Ausgehend von der Krise des Urheberrechts allgemein (es mangelt an ausreichender Harmonisierung allein in der westlichen Welt aufgrund divergierender geschichtlich-philosophischer Herleitung und dogmatischer Ausrichtung) verschärft sich die Krise der Urheberrechtsschranken außerordentlich durch die rasant fortschreitende Digitalisierung der Welt. Die bisherigen Schrankenregelungen sind darauf nicht genügend vorbereitet. Es stellt sich die Frage, wie darauf strategisch geantwortet werden soll, wie die Schranken künftig auszulegen oder zu gestalten sind, um die Krise der Urheberrechtsschranken zu entschärfen.

Die Schrankenproblematik erwächst nicht nur aus der Digitalisierung von Büchern zu E-Books, sondern aus allen neuen digitalen Nutzungsformen.5

Sind geltendes Urheberrecht der rasant fortschreitenden Digitalisierung noch gewachsen und der Interessenkonflikt zwischen Urheber bzw. Rechteinhaber und Nutzer mit geltenden Schranken noch adäquat lösbar?

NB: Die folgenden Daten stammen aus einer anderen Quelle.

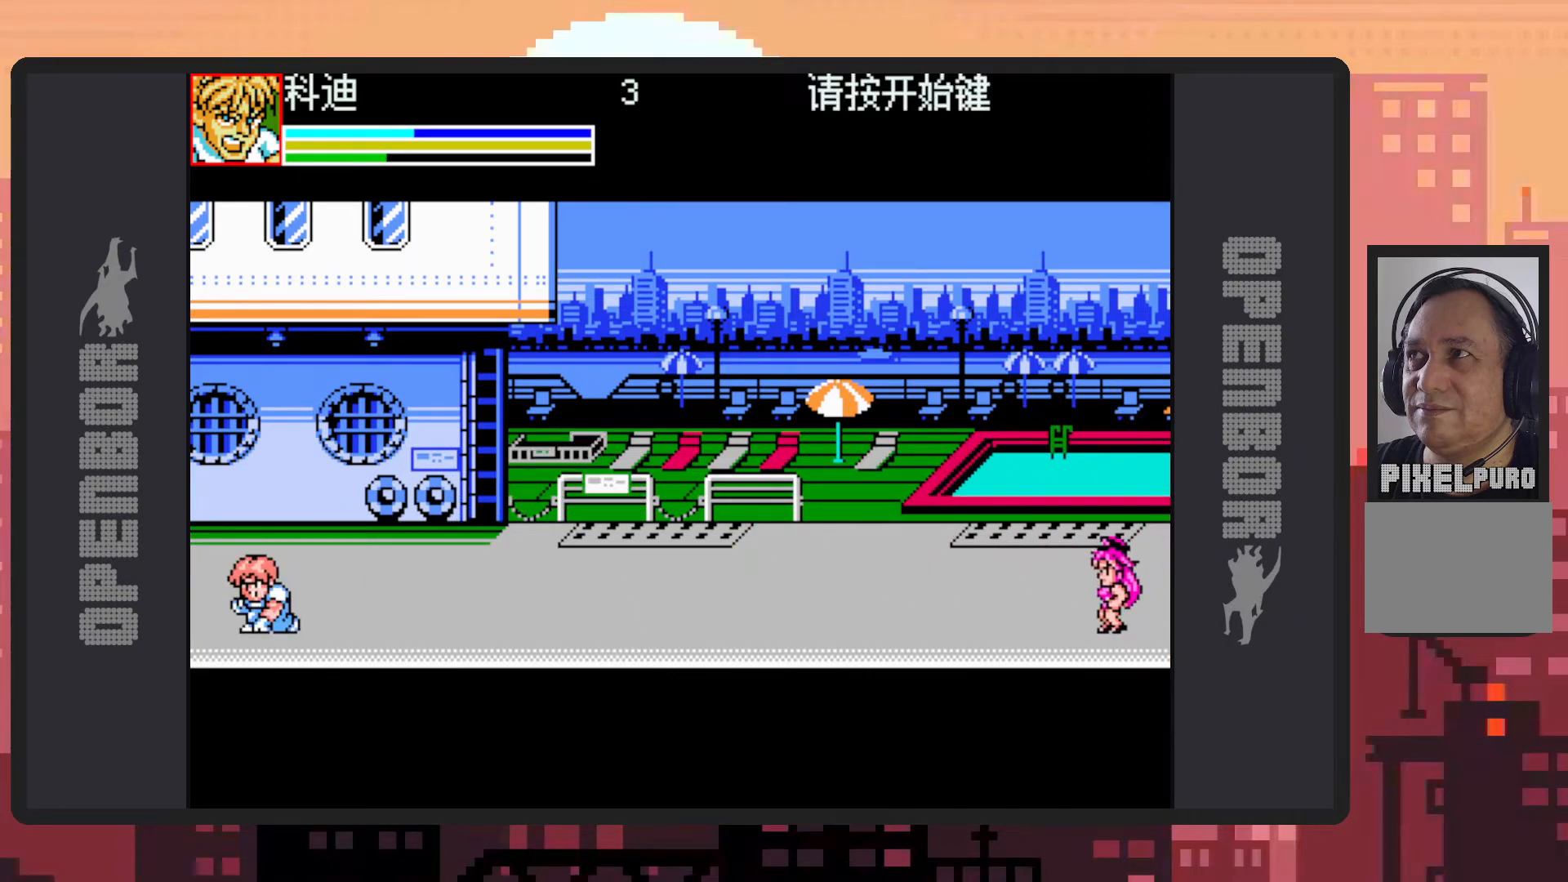
{"buttons": ["DPAD_RIGHT"], "events": [[200, "DPAD_RIGHT", "down"], [317, "DPAD_RIGHT", "up"], [417, "DPAD_RIGHT", "down"]]}
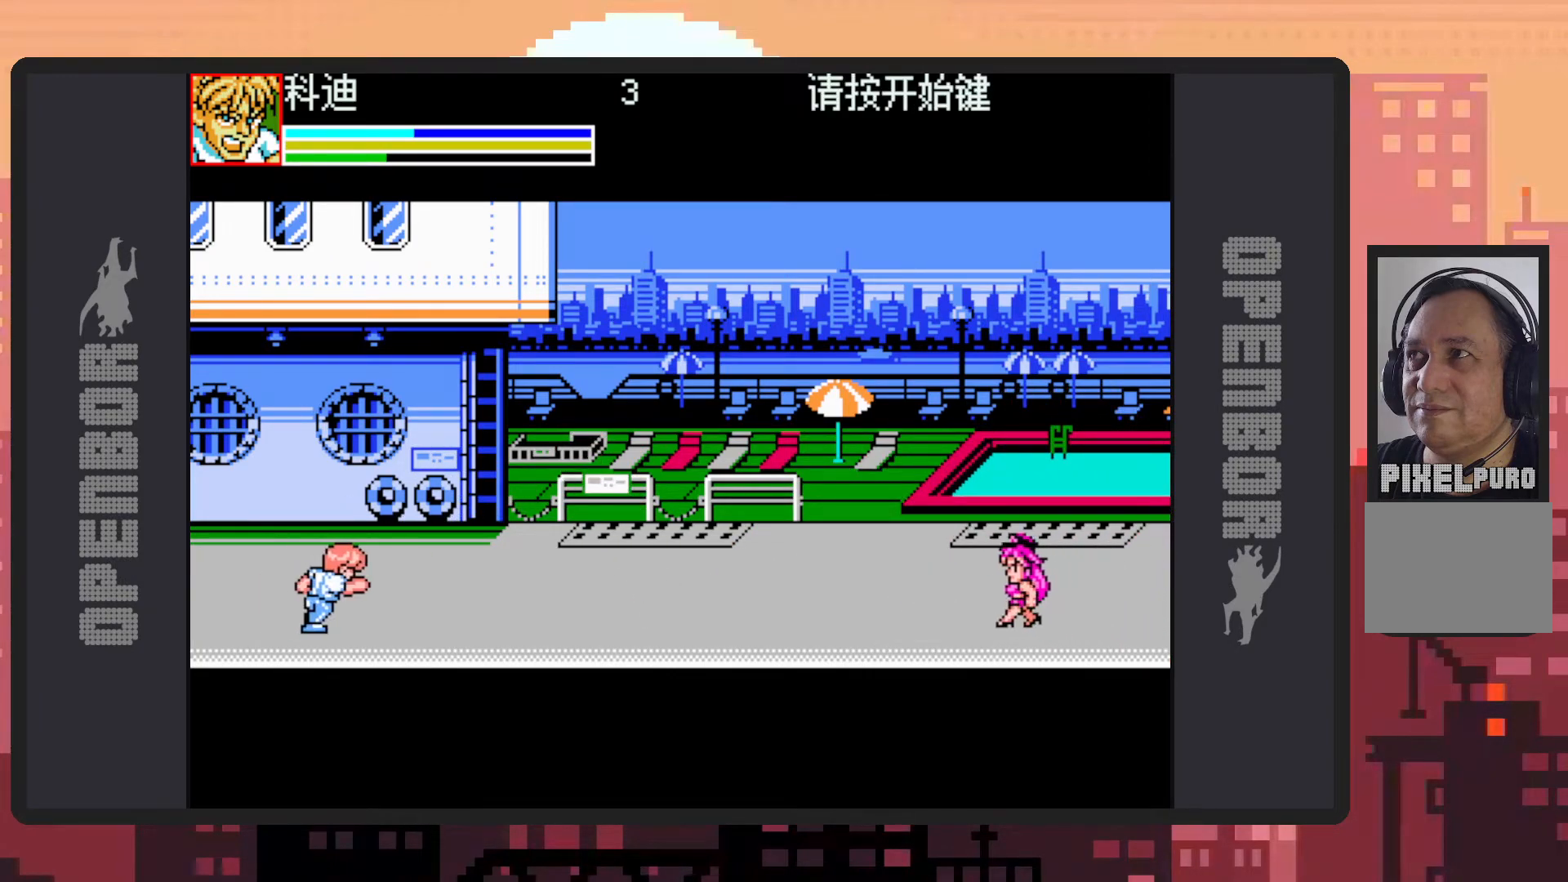
{"buttons": ["DPAD_RIGHT"], "events": []}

Die unvorhersehbare rasche technische Entwicklung zeigt, wie wichtig flexibel gehandhabte Urheberrechtsschranken sind. Technischer Fortschritt bringt neue, teils zuvor ungeahnte Nutzungsmöglichkeiten hervor, auf die das Urheberrecht reagieren muss.6 Zum einen ist das urheberrechtliche Verletzungsrisiko deutlich verringert, da geistige Eigentumsrechte und deren Missachtung durch heutige Medien viel leichter nachweisbar sind als in der Zeit ohne Internet und andere moderne Kommunikationsmittel. Zum anderen ist das Verletzungsrisiko ←23 | 24→aber auch deutlich erhöht durch erheblich größere Verfügbarkeit von Werken und die Möglichkeit der schnellen Verbreitung zum Beispiel durch das Internet.7

Einerseits fußt das Urheberrecht in besonderer Weise auf dem historischen Kontext der europäischen Kulturgeschichte,8 andererseits musste...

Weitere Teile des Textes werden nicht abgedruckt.